The Taxi Commission has been deeply concerned about the lack of local rules. At the very least, the commission’s director, Chris Hayashi, wants the drivers to apply for permits (which the city could, and most likely would, limit), pay a reasonable fee, and undergo background checks. She also wants to be sure UberX, Lyft, and SideCar are buying enough insurance to cover their drivers.
In other words, instead of these ride-sharing companies saying they are nothing but apps that allow individuals with no formal connection to the corporation to use their cars to make money, the city wants them to take responsibility for what they do.
That could have an impact on so much else in the “sharing economy” – companies like Airbnb argue that they aren’t hotel operators, just middlemen connecting two private parties, the way Ebay is just a site that facilitates private sales.
The difference is that taxis have always been treated as public utilities, and hotels have always been regulated and taxed; before Ebay, private parties could sell stuff in the classified ads.
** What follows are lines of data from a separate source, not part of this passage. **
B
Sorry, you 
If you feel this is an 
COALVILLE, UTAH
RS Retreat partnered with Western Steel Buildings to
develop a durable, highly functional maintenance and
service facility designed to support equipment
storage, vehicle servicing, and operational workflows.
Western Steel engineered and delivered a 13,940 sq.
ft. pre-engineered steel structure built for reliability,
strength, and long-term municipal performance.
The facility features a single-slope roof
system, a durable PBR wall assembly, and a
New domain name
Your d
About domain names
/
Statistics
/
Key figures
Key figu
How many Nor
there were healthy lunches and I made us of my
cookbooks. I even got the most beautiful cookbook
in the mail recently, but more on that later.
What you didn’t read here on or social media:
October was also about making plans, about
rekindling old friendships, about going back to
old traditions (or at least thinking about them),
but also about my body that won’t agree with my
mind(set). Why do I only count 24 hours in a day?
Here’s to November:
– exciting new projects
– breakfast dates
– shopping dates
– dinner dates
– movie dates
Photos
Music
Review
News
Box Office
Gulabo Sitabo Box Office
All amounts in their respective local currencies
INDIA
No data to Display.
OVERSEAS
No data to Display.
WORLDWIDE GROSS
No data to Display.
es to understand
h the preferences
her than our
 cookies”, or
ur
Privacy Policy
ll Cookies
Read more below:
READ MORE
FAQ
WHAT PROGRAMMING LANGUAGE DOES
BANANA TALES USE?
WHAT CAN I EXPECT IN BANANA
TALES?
Ebay really is just a medium for exchange; the other industries are something different.
If you buy a car on Ebay and run someone over the next day, Ebay clearly isn’t at fault. But if Lyft signs you up as a driver and you run someone over while working for hire, is Lyft on the hook?
If it acts like a taxi and works like a taxi and has all the impacts on the city of a taxi, is it really a taxi?
That’s what the courts are going to have to wrangle with – and the outcome could go far beyond a ride-sharing app.